Metabolomics for Dysideidae sponges. (A) Four representative Dysideidae sponges collected by the authors in Guam (years 2014–2015) with the dominant PBDEs present in each sponge. (B) A molecular network of metabolites detected in the extracts of Dysideidae sponges. Nodes unique to a Dysideidae species are color-coded as in panel A. Nodes shared between multiple species are colored gray. A molecular network was created using the online workflow at GNPS. The data were filtered by removing all MS/MS peaks within ±17 Da of the precursor m/z. The data were then clustered with MS-Cluster with a parent mass tolerance of 0.1 Da and a MS/MS fragment ion tolerance of 0.1 Da to create consensus spectra. Further, consensus spectra that contained less than 1 spectra were discarded. A network was then created where edges were filtered to have a cosine score above 0.7 and more than 4 matched peaks.

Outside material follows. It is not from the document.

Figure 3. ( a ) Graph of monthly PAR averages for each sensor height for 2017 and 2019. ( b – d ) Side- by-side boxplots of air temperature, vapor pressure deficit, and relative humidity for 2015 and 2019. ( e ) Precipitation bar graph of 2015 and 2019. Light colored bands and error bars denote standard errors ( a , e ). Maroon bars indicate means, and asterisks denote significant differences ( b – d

Further edges between two nodes were kept in the network if and only if each of the nodes appeared in each other’s respective top 10 most similar nodes. The spectra in the network were then searched against GNPS’ spectral libraries. The library spectra were filtered in the same manner as the input data. All matches kept between network spectra and library spectra were required to have a score above 0.7 and at least 4 matched peaks. Multiple biological replicates were used for each sponge species. (C) Principal component analyses of the sponge metabolomes. Biological replicates of Lamellodysidea herbacea (in red) and of Dysidea granulosa (yellow) cluster together and can be neatly differentiated. A greater divergence is observed for the other two Dysidea sp. sponges which can be resolved by increasing the number of replicates in this analysis. Dereplicated (D) phospholipids (denoted by * in panel B) and (E) sterols (denoted by # in panel B) in the Dysideidae molecular network. Chemical identities of a large majority of Dysideidae metabolites remain unknown.